M二三 焦燥
『ガラガラ~』
瞬間教室の扉が開いた!
「!」
麻梨子は焦った!廊下から近づいて来る足音が聞こえた瞬間、この教室に入ってくる事も少しは予測していた。しかし実際に扉が開くとなんとも言えない恐怖感が麻梨子を襲った。
教室に入ってきたのは何と柊だった!
逆光になっていて、麻梨子からは柊だと視認出来るが、柊からは逆光の中に立っているのが誰なのか判らなかった。

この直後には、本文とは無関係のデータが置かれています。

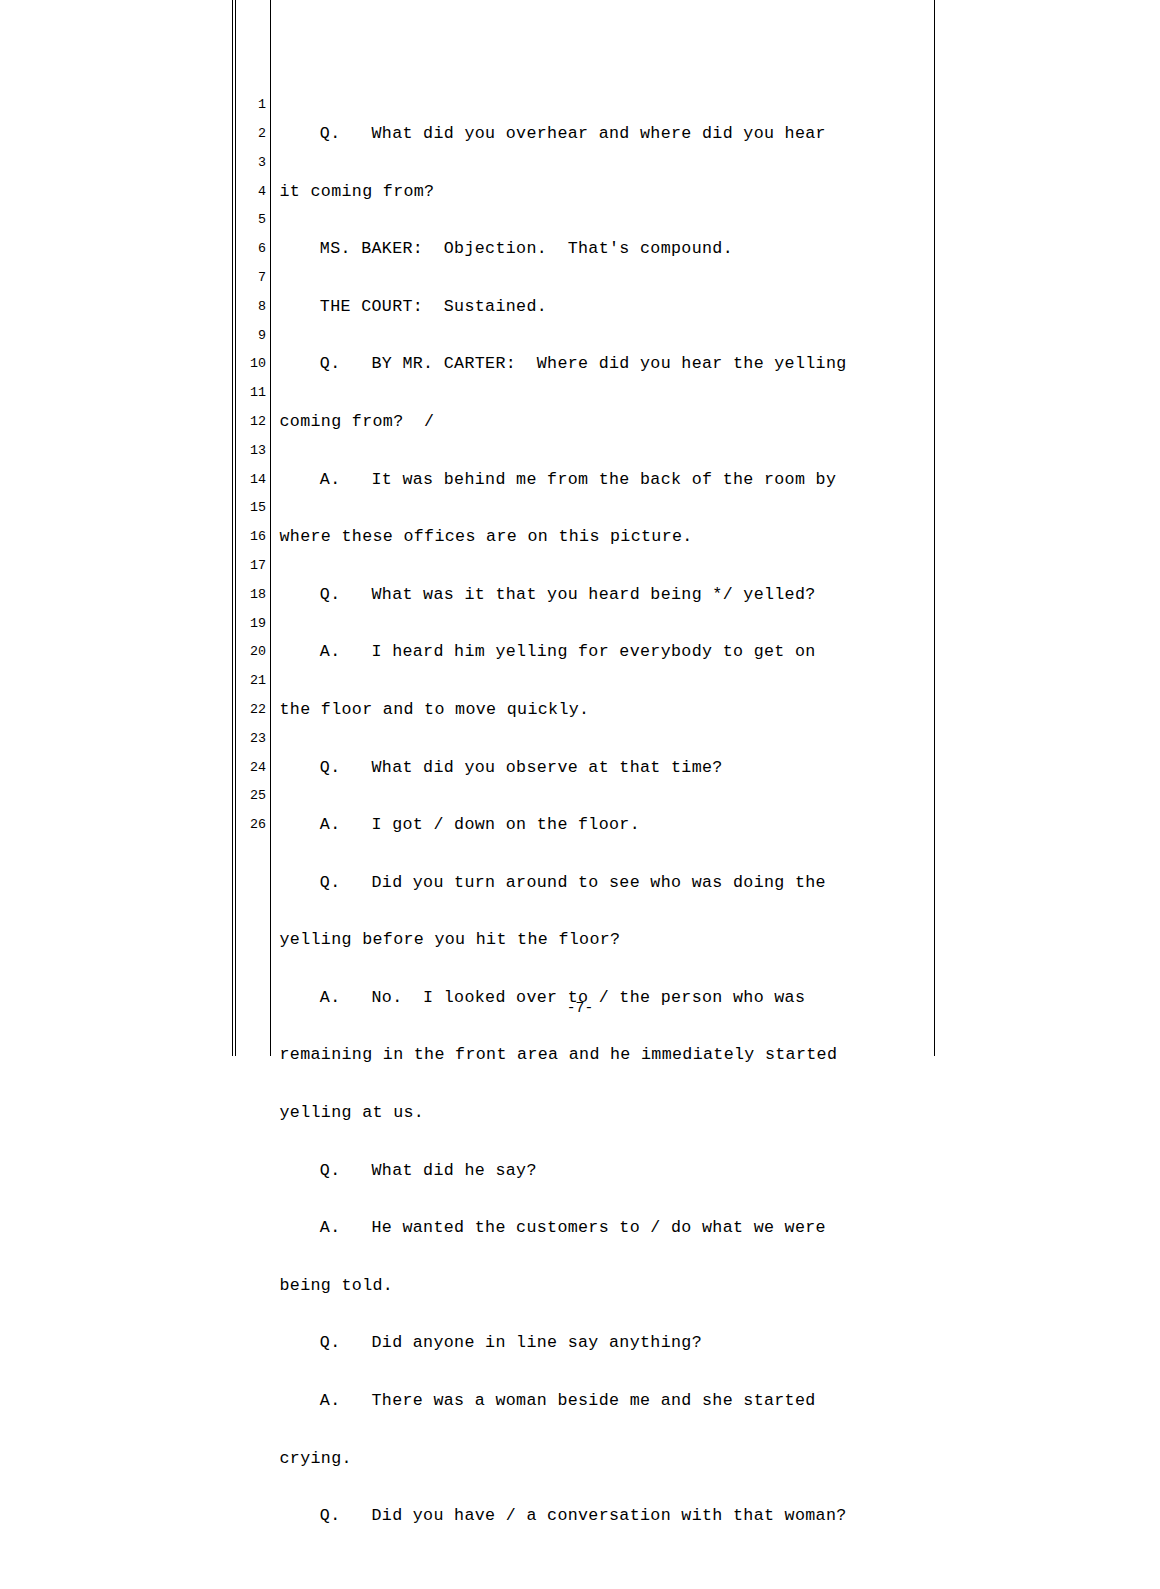1
2
3
4
5
6
7
8
9
10
11
12
13
14
15
16
17
18
19
20
21
22
23
24
25
26
Q. What did you overhear and where did you hear
it coming from?
MS. BAKER: Objection. That's compound.
THE COURT: Sustained.
Q. BY MR. CARTER: Where did you hear the yelling
coming from? /
A. It was behind me from the back of the room by
where these offices are on this picture.
Q. What was it that you heard being */ yelled?
A. I heard him yelling for everybody to get on
the floor and to move quickly.
Q. What did you observe at that time?
A. I got / down on the floor.
Q. Did you turn around to see who was doing the
yelling before you hit the floor?
A. No. I looked over to / the person who was
remaining in the front area and he immediately started
yelling at us.
Q. What did he say?
A. He wanted the customers to / do what we were
being told.
Q. Did anyone in line say anything?
A. There was a woman beside me and she started
crying.
Q. Did you have / a conversation with that woman?
-7-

柊は逆光の中の人物が誰なのか確認しようと麻梨子に近付いた。
「柊…君…」
麻梨子は焦りと興奮でどうして良いのか判断できず、思わず柊の名を呼んだ。すると柊はその場で足を止め、
「こんな遅くまで何やってんだ?」
冷静に麻梨子に問いかけた。
麻梨子は咄嗟に、
「え!ちょっと調べ物を…」
本当の事など本人に言えるはずもなく、ウソの言い訳をした。
「ふ~ん…俺は忘れ物を取りになっ」
言って柊は自分の机からDVDを取り出し鞄に入れた。
その柊を見ながら、約三年ぶりに柊と会話をした麻梨子は感激していた。
「じゃあ俺行くけど、いくら日が長いとはいっても遅くまで居ると帰り危ないぞ」
言って、柊は教室を出ようとした。
(え!え!もう行っちゃうの!?)
麻梨子はこの時を逃すともう二度と自分の想いを柊に告げられないと思った。そう思うと、
「待って!!」
無意識に柊を呼び止めていた!
振り向く柊、我に返る麻梨子。
まったく対照的な心境の二人が向き合う。
顔が赤くなるのを自分で感じていた麻梨子。
「そっその…あ、あの…」
次の言葉が言えない!
「一人で帰るの?」
(違う!そうじゃない!)
葛藤する麻梨子。
「ん!?一人だけど…」
自分が言ってしまった言葉と、柊の一言で麻梨子は覚悟を決め、
「一緒に帰らない?」
言った。
本当はこの場で、このタイミングで柊に『好き』だと告げたかったが、今の麻梨子にはこれが精一杯の言葉だった。
それを受け柊は面食らった様な顔をしたが、
「あ…別にいいけど…」
なんと麻梨子の申し出を受諾した。
あっさりと要求を受け入れてくれた柊に、麻梨子は一筋の光明を見出した。
「ありがとう」
麻梨子は俯きながら、嬉しさからかすかに微笑みながら言った。
(まだ告白するチャンスはある、あとは私自身の勇気だけ)
麻梨子は自分にそう言聞かせた。